This week, Nike (NYSE:NKE) released earnings that were well appreciated by the market, sending shares of the world's largest footwear maker up 10% after the release. Nike noted strong growth in multiple divisions, including continued significant growth of Converse All-Star branded footwear. The company also noted strength in many emerging markets, including the belief that Brazil could be a billion dollar market by the middle of the decade.
All-Star model shoes predate Nike ownership and Converse predates Nike itself, being founded in 1908 and first selling the All-Star in 1917. Nike bought the company in 2003 for about $305 million. Nike's use of the All-Star and other Converse branding serves both the casual shoe niche and lower cost sport shoes. Nike attempts to use Converse to expand overall market share by without affecting its core sales under the Nike brand. Nike recorded that Converse accounted for $1.1 billion in sales over the last fiscal year, approximately 15% growth over last year.
The standard All-Star appears far more of a fashionable casual shoe than one chosen for comfort or performance. Nonetheless, Nike's technology and manufacturing capacity can be applied to the brand to expand it into some sport categories such as basketball and golf, among others. Several other well-known casual/sport shoe brands exist that appear somewhat comparable to Converse, such as Vans, K-Swiss (NASDAQ:KSWS) and Skechers (NYSE:SKX). Vans is a subsidiary of VF Corporation (NYSE:VFC), which owns multiple other apparel brands and is currently acquiring The Timberland Company (NYSE:TBL). The other two brands are still indepentent.

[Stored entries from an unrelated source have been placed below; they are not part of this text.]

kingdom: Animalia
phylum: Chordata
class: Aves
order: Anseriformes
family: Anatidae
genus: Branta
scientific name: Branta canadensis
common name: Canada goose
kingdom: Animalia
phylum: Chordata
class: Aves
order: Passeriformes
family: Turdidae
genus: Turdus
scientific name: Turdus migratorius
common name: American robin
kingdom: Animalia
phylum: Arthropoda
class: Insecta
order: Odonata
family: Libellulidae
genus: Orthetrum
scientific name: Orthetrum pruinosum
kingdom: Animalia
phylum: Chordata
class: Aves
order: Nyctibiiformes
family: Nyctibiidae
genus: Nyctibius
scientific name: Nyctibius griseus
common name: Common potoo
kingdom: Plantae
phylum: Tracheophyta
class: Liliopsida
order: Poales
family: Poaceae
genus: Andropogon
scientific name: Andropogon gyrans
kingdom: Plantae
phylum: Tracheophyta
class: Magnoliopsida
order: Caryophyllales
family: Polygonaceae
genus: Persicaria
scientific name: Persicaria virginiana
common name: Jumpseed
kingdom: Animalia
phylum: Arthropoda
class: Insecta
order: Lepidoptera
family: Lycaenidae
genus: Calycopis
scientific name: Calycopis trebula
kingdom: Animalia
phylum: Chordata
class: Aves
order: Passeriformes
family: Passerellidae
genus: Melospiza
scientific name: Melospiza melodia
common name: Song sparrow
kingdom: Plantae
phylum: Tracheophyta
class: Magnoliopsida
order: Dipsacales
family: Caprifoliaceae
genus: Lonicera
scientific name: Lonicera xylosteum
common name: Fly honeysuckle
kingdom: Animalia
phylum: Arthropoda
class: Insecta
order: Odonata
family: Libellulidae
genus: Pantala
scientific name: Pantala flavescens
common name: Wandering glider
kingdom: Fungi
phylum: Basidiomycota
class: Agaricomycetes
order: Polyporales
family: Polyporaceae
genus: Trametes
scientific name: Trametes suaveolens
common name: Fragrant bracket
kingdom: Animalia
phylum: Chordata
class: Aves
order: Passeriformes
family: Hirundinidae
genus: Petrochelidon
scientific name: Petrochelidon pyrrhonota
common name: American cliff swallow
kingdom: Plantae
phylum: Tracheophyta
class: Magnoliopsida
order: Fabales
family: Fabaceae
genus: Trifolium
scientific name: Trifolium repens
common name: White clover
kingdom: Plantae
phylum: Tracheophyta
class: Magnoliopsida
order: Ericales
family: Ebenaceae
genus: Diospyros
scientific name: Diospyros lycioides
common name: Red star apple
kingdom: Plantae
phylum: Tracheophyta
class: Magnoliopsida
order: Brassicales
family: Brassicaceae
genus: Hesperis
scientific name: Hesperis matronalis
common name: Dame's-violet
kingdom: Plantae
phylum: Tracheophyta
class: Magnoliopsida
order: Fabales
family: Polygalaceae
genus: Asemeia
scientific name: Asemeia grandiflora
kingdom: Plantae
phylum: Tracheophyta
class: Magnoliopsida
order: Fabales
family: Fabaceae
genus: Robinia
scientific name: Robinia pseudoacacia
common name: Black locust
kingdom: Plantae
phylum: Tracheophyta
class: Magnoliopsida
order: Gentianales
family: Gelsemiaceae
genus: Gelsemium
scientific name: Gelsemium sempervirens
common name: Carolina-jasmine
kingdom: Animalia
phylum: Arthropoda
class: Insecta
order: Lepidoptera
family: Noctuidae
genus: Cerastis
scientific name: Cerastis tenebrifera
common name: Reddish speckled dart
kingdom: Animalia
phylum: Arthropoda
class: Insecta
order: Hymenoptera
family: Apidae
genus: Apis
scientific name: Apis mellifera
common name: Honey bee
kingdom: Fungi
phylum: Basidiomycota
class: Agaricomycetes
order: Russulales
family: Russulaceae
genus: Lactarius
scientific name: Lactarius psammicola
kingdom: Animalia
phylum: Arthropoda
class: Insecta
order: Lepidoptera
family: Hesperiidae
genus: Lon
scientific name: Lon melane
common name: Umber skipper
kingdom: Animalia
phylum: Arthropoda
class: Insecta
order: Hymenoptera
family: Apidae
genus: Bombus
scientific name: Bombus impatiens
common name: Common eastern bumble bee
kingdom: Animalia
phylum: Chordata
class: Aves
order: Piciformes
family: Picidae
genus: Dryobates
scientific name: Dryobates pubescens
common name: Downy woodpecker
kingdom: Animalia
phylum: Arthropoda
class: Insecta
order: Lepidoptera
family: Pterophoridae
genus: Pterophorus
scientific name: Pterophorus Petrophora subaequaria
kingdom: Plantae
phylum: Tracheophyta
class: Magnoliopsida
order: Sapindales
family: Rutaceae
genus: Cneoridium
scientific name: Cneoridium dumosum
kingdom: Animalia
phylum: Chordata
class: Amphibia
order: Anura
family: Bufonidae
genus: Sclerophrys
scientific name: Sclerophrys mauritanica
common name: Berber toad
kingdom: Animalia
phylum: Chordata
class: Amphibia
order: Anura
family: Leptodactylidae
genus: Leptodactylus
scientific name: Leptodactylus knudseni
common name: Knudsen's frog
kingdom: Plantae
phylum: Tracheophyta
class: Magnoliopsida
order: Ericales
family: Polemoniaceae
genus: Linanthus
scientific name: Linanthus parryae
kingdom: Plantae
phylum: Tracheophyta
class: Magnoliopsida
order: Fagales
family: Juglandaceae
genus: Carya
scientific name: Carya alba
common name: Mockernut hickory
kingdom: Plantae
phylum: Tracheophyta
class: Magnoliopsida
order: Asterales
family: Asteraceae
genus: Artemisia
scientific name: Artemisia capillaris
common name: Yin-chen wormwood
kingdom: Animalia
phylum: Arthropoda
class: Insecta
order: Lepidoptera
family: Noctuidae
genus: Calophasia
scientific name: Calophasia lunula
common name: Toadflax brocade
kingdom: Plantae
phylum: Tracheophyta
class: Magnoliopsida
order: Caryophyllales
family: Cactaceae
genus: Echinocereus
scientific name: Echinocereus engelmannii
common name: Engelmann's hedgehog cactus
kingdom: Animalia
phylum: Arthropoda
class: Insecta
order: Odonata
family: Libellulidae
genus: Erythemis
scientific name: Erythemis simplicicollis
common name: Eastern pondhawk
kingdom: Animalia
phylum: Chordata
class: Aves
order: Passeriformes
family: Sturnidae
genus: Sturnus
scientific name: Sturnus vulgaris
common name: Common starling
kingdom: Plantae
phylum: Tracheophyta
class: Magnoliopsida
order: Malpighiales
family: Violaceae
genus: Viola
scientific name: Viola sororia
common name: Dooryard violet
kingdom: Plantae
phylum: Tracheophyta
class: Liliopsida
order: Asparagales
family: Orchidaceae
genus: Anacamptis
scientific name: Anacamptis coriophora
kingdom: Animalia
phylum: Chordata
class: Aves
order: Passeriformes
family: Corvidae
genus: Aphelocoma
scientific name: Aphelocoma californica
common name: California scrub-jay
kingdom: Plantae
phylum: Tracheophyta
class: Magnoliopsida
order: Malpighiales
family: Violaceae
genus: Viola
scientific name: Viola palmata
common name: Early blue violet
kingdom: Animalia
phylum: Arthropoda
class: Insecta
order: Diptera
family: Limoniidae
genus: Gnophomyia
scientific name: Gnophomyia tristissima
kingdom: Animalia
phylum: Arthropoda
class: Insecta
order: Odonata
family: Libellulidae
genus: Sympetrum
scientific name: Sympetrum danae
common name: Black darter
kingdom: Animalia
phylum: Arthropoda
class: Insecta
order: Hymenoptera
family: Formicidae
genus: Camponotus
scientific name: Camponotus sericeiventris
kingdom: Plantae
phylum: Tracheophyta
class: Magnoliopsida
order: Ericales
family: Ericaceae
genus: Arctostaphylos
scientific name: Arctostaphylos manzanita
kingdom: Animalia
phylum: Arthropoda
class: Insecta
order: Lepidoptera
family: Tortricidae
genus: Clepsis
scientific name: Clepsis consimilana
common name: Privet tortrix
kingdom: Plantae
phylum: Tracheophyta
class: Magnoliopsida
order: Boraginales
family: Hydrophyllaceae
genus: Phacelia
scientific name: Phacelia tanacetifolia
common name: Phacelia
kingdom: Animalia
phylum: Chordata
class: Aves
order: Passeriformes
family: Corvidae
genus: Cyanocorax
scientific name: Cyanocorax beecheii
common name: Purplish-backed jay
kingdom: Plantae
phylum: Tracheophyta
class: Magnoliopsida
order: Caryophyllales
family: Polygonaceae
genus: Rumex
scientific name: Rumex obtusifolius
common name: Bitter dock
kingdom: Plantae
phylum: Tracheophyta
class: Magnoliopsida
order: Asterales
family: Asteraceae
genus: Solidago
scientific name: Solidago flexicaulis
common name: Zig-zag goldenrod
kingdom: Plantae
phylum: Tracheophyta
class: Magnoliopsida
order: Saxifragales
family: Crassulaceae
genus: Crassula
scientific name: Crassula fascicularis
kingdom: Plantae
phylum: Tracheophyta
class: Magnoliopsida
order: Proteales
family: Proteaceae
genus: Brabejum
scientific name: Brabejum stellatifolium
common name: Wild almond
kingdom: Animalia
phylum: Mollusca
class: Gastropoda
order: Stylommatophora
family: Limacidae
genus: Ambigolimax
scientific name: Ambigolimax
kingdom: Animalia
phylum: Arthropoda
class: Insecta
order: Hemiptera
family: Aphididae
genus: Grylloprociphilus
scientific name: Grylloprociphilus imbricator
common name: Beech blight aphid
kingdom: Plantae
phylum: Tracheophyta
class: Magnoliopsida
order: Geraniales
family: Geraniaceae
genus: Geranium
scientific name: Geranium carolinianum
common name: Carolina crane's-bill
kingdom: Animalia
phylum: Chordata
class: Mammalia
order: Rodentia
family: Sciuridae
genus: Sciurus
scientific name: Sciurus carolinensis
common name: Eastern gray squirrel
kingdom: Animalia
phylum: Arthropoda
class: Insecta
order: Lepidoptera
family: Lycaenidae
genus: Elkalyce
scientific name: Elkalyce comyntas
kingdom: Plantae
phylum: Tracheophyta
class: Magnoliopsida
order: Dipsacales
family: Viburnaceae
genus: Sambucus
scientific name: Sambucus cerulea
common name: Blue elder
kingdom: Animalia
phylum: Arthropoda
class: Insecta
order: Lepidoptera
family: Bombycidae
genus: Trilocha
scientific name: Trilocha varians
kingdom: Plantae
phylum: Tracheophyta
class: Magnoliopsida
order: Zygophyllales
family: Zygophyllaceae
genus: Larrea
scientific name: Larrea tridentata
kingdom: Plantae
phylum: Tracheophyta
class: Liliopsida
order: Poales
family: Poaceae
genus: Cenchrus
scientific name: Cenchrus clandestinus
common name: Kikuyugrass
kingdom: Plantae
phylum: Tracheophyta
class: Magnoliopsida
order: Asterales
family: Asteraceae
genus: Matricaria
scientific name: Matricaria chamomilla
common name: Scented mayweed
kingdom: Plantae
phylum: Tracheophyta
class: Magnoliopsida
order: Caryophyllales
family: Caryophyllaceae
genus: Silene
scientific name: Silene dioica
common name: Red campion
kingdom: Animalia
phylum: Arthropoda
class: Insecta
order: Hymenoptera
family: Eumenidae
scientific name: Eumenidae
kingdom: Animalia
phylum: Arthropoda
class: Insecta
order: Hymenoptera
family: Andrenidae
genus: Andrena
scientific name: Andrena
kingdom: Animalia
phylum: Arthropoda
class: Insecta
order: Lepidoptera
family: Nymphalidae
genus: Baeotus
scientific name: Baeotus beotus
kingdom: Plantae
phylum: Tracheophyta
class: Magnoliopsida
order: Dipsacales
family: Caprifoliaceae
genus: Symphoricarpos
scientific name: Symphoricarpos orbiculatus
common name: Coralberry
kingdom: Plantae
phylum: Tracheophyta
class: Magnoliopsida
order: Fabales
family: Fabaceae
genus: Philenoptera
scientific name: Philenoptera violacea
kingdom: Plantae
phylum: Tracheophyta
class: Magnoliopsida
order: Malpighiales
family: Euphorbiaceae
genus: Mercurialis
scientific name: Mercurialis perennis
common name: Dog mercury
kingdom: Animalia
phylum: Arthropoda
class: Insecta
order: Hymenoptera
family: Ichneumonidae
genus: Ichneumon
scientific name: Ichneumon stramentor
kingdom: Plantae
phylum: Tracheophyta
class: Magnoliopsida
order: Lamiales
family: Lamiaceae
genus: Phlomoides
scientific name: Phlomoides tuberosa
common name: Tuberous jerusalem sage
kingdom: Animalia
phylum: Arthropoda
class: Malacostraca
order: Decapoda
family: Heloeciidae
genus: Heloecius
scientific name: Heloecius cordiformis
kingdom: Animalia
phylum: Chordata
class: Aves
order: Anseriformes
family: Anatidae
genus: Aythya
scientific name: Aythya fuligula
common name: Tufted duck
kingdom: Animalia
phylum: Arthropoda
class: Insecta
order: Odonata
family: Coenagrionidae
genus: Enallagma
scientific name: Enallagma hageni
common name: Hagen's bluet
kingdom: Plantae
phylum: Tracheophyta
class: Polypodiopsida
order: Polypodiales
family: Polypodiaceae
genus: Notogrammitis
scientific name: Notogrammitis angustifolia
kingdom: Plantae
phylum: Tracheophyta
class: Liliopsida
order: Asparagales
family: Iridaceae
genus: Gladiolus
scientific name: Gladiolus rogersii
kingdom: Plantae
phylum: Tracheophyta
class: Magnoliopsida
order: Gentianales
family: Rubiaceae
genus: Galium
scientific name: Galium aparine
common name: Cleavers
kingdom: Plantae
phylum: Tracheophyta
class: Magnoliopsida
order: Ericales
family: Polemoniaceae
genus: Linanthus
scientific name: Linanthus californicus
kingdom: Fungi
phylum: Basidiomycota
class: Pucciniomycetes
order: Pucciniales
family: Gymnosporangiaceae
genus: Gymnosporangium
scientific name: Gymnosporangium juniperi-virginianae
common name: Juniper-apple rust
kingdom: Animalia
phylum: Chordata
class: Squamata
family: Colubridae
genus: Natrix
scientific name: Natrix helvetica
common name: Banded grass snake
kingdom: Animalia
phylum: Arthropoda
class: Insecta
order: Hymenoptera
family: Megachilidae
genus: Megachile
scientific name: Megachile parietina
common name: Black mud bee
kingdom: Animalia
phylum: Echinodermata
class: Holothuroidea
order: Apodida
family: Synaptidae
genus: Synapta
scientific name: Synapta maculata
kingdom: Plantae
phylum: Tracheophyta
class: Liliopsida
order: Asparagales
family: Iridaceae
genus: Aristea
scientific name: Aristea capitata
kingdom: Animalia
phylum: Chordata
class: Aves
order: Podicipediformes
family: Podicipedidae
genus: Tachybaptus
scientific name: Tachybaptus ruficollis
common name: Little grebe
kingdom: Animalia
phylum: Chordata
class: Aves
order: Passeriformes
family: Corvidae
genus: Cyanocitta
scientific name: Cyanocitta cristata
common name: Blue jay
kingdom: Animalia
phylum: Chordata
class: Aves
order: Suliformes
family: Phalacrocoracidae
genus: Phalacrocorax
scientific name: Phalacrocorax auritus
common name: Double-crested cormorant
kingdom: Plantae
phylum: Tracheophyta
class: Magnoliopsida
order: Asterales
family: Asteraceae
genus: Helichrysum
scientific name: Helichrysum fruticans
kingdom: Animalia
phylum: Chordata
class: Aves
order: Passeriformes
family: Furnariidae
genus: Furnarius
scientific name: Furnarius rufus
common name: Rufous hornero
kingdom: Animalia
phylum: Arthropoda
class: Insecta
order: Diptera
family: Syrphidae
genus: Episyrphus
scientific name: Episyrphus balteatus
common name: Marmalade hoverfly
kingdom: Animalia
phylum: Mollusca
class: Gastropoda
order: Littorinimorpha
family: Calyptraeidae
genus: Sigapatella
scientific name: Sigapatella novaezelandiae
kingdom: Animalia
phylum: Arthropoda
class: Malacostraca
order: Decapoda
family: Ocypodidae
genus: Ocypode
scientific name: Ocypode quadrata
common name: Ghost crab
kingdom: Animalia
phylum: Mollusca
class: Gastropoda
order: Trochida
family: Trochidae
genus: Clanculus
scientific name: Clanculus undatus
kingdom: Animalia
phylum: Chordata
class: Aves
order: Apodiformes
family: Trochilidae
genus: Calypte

Skechers recently dramatically expanded its brand into the growing and controversial toning shoe category that it helped create. While many of the sports-shoe makers also grabbed market share within the toning market, including Adidas (OTCQX:ADDYY) through Reebok, Nike has largely refrained from joining them. Nike has preferred innovations that integrate digital technology into its core products, though it has also helped develop the toe-shoe or free-running category that is also relatively new and somewhat controversial. Many have argued that toning and/or toe-shoe businesses are faddish, but the market has not yet spoken.
The Skechers brand also offers several style oriented shoe options for adults and children, and also competes against these named brands and others for skateboard and alternative sport consumers. Skechers is presently worth approximately $718 million, with about $89 million in debt and $197 million in cash. Skechers has a significant level of its shares sold short.
K-Swiss was founded in 1966 and introduced the first leather tennis shoe to market. The company now competes in sports and casual categories, including several vintage-style offerings that are highly comparable to the All-Star lineup. The company has also seen significant growth in Europe and elsewhere internationally. K-Swiss has a market valuation of approximately $390 million, with $6.6 million in debt and $82.4 million in cash. The company also lost about $70 million over the last 12 months and also has a high level shares sold short.
Both Skechers and K-Swiss appear to be brands that a company with the resources and capacity of Nike could run more efficiently than their present management, though the brands would likely lose nimbleness and some status as an alternatively branded product. These companies have shown the ability to survive through prior difficult markets, but as Converse’s bankruptcy in 2001 showed, even longstanding footwear brands can fall. The current market includes dramatically rising material and distribution costs, and if these rising costs couple with a softening market, some consolidation within footwear may be inevitable.